Bob Ambrogi

J. Craig Williams

Has the Class Action Fairness Act, which makes it more difficult to file complaints in state courts, had its desired effect on the nation's legal system?

"Eventually what President Bush said he wanted will be realized," attorney Richard W. Cohen said recently as guest on a Legal Talk Network program. Cohen, of Lowey Dannenberg Bemporad and Selinger, P.C. in White Plains, N.Y., works for plaintiffs and defendants and is currently defending a class action suit against Aetna Insurance.

In January 2005, Bush used Madison County -- which was known as the class action capitol of the nation -- as his bully pulpit to push for the enactment of CAFA. He said the law would help reduce frivolous lawsuits that "clog our courts, hurt the economy, cost jobs and burden American businesses."

Cohen said defendants are regularly invoking the act which moves cases involving damages exceeding $5 million and geographically diverse parties to federal court jurisdiction.
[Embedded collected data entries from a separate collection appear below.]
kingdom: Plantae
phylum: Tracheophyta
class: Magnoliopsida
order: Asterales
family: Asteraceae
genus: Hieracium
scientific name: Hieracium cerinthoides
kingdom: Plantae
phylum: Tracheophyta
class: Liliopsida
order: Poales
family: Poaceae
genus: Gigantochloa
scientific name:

Cohen and appellate attorney Howard Bashman, a columnist for and The Legal Intelligencer of ALM Media, and legal reporter Shannon Duffy, who also writes for The Legal Intelligencer and other ALM Media publications, were guests on Coast to Coast, a program hosted by attorneys and bloggers, J. Craig Williams and Bob Ambrogi.

"CAFA has deprived plaintiff lawyers of forum choice," said Cohen.
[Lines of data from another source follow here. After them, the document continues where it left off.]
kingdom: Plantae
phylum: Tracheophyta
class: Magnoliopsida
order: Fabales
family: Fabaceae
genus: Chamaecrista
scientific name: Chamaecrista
The panel of experts seemed to agree that CAFA has been an effective tool in minimizing forum shopping, and that the law is not "horrible" or "terrible" for plaintiffs. In fact, Cohen said, plaintiffs in complex cases such as anti-trust matters prefer federal court where juries are perceived as more sophisticated and judges more competent.
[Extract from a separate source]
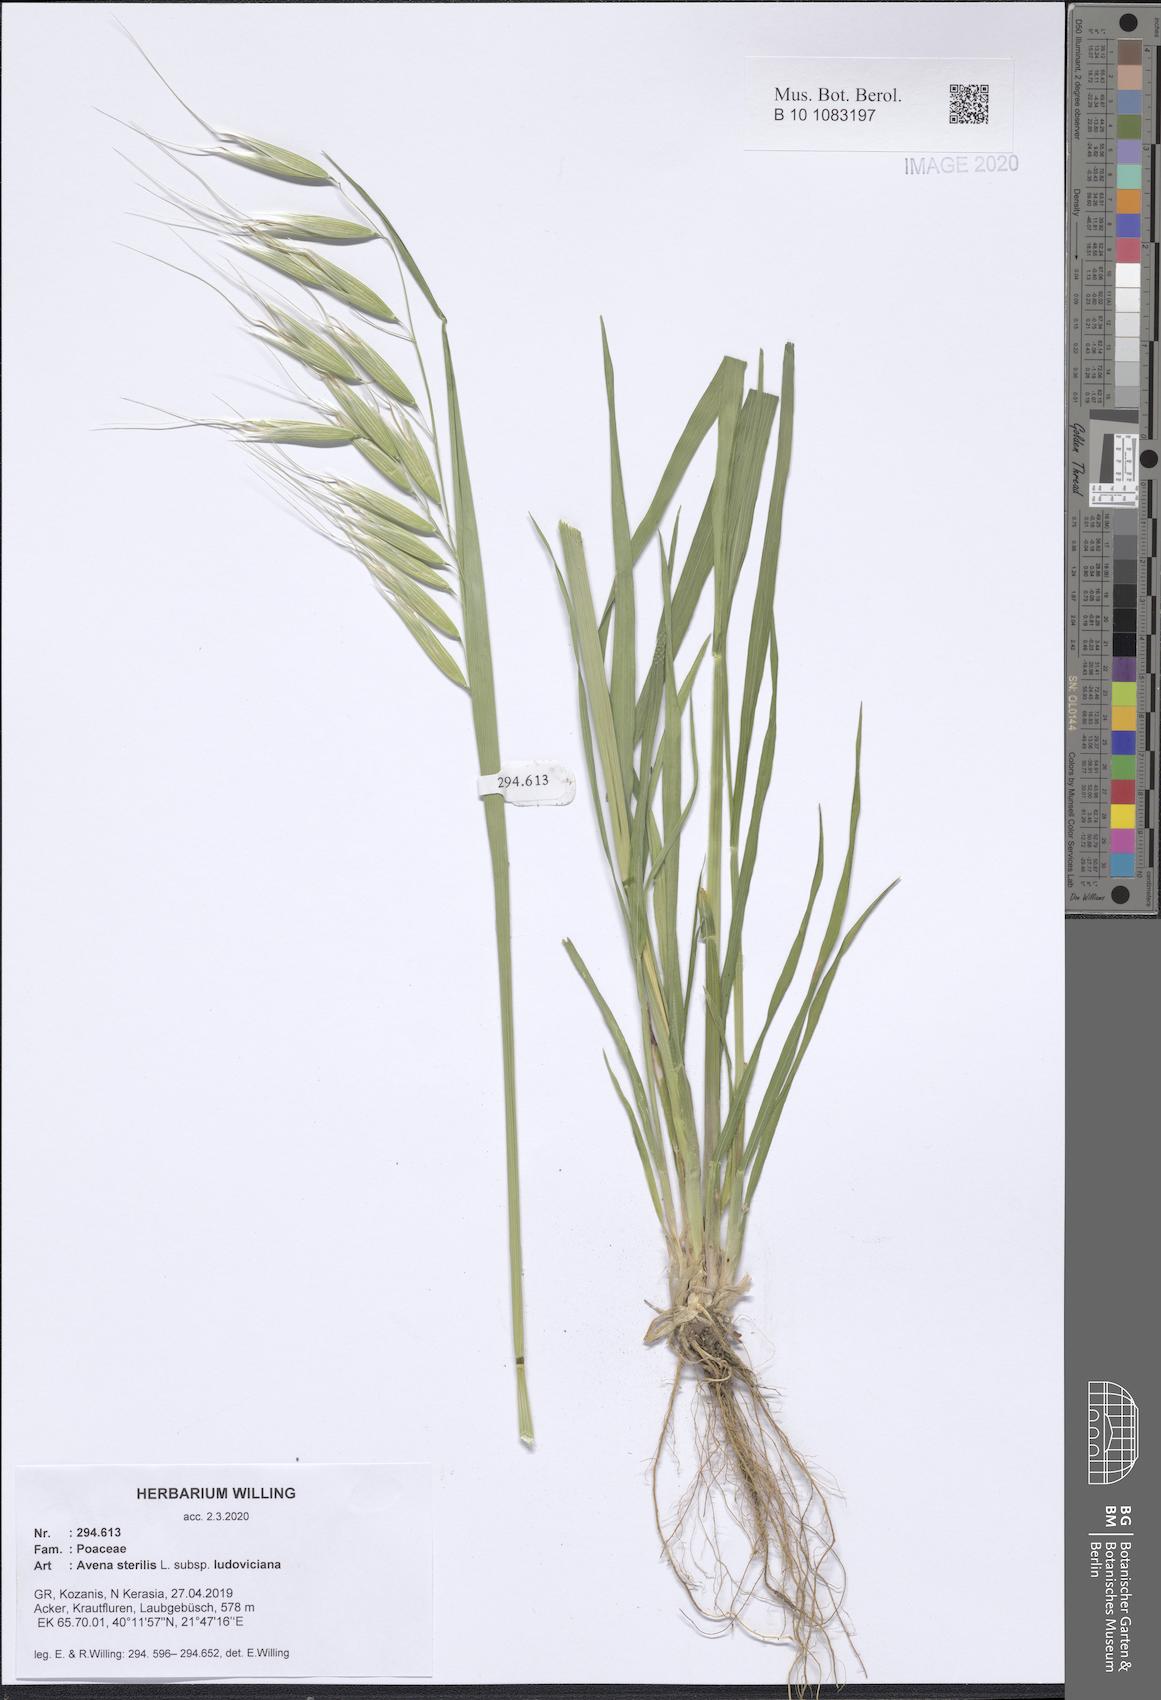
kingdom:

"CAFA was aimed at a few abusive magnet state court," Cohen said.

The guests predicted that challenges to CAFA will erupt over issues involving commencement, the $5 million "entry fee," attorneys fees and arbitration.

Cohen said that a federal judge --relying on Alabama state law -- ruled on his behalf, defining commencement as occurring when summons were filed, rather than, as plaintiffs argued, when the action was filed.

Duffy said that "the next big battle" after the "first wave" of commencement arguments will be over the $5 million requirement.

"The new law puts the burden on plaintiffs to show that it is not a $5 million case," Duffy said.

According to the panelists, arbitration, favored by federal courts as a means to resolving disputes, may also help kick class action cases out of court.

Bashman said the passage of CAFA may end up being one of the most important accomplishments of Bush's domestic policy agenda.

Since it was signed into law Feb. 18, 2005, there has been a precipitous drop in the number of filings in Madison and St. Clair County.

Glancing at Madison County figures, in 2005, a total of 46 such cases were filed -- most of them, 36, were filed before the law was enacted.

There have been no class action lawsuits filed in Madison County in 2006.

It was quite another story leading up to the enactment of CAFA.

In 2002, there were 77; in 2003, 106 and in 2004, 84.